Die EnBW dementierte ferner, daß der nun wieder eingesetzte Technikvorstand Zimmer intern damit gedroht habe, die wahren Hintergründe offenzulegen, wenn er weiterhin als Sündenbock herhalten müsse. Die Aufrechterhaltung der Schadenersatzklage gegen Zimmer sowie drei andere EnBW-Manager begründete sie mit der notwendigen Wahrung von Rechtspositionen, "auch mit Blick auf versicherungsrelevante Aspekte".

Kontakt mit Bykov kam bereits unter Goll zustande – Claassen hält sich bedeckt

Einem weiteren Bericht der "Stuttgarter Zeitung" (17.1.) zufolge kam der Kontakt mit Bykov bereits unter Gerhard Goll zustande. Der frühere EnBW-Chef erinnere sich, wie ihm der Russe Ende 2001 anlässlich eines Besuchs im Kernkraftwerk Neckarwestheim (GKN) vom damaligem kaufmännischen Geschäftsführer des GKN, Wolfgang Heni, vorgestellt wurde. Bykow habe sich der EnBW als Gasbeschaffer angeboten und einen Kontakt zum staatlichen Mineralölunternehmen Rosneft hergestellt, das auch Gas fördert. Ende 2002 habe sich herausgestellt, daß dieses Ziel zu den für die EnBW relevanten Bedingungen nicht erreichbar war. Welche Hürden im Weg standen, habe der ehemalige Vorstandschef nicht gesagt.
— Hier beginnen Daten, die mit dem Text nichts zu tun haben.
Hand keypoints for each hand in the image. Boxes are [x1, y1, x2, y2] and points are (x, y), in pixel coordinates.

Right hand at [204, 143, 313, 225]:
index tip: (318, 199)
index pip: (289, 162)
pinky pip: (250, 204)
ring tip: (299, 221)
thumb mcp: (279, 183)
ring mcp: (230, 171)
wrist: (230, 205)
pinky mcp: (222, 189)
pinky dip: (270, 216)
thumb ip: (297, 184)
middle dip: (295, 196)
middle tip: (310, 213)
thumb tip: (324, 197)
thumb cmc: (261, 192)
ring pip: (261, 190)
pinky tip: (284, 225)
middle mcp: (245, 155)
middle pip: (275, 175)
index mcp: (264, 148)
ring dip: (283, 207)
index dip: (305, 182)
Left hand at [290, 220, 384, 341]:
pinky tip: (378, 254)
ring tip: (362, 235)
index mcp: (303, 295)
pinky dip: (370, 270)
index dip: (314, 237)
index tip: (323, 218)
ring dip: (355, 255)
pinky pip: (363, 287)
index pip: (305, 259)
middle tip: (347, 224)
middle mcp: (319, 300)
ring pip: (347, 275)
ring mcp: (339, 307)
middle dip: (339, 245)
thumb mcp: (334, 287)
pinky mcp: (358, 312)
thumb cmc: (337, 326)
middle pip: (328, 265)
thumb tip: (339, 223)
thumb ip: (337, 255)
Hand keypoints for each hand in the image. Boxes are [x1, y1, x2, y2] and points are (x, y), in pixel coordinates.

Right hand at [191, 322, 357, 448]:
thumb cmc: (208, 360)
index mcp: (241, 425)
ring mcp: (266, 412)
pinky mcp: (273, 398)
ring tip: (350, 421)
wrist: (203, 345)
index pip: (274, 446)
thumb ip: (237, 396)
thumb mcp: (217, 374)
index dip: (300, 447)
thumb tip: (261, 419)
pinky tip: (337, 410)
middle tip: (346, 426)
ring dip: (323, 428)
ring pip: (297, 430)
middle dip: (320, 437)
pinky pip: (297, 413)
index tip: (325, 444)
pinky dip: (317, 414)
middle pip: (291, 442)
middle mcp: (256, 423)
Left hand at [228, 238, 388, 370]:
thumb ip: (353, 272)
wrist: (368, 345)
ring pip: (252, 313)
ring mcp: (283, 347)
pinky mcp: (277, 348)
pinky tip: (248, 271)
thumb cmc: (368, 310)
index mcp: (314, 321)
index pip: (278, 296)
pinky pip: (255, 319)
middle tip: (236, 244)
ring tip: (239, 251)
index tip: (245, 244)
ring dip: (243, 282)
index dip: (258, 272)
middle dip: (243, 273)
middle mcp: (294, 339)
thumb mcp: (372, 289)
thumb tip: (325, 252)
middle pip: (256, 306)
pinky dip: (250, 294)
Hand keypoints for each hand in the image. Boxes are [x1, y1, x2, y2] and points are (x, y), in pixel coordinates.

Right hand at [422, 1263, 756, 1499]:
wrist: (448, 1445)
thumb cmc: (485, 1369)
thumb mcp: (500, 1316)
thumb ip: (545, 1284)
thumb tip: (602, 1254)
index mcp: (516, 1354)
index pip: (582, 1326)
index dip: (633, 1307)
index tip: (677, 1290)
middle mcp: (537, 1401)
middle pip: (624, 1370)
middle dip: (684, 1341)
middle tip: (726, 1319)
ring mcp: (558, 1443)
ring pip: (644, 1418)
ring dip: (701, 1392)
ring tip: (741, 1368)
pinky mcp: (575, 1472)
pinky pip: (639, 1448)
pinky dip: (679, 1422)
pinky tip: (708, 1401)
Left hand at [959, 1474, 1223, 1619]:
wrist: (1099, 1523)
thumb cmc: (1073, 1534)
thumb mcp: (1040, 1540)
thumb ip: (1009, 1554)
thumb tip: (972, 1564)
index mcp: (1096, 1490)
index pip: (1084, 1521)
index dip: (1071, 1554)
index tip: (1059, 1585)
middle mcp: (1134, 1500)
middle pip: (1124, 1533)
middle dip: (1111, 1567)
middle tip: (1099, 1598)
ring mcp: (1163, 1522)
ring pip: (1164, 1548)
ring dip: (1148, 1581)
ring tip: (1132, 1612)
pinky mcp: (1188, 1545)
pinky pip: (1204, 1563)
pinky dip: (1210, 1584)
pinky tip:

Trotz dieses Fehlschlags sei man Anfang 2003 erneut mit Bykow ins Geschäft gekommen: Zusammen mit dem damaligen US-Konzern Westinghouse sollten in Russland Kapazitäten für die Produktion von Brennelementen für EnBW-Reaktoren aufgebaut werden. Wie es dann weiter ging, könne Goll nicht sagen, weil er im April 2003 ausschied. Sein Nachfolger Utz Claassen ließ auf Anfrage über seinen Anwalt ausrichten, daß er sich aus Gründen der Vertraulichkeit und Verschwiegenheit nicht zu Details äußern könne. Claassen war von der russischen Regierung zwei Jahre später mit dem "Kreuz des Ordens des Heiligen Nikolaus" sowie akademischen Würden dekoriert worden (siehe Hintergrund). Dazu paßt, daß Bykov religiös und ein Verehrer des Heiligen Nikolaus sein soll.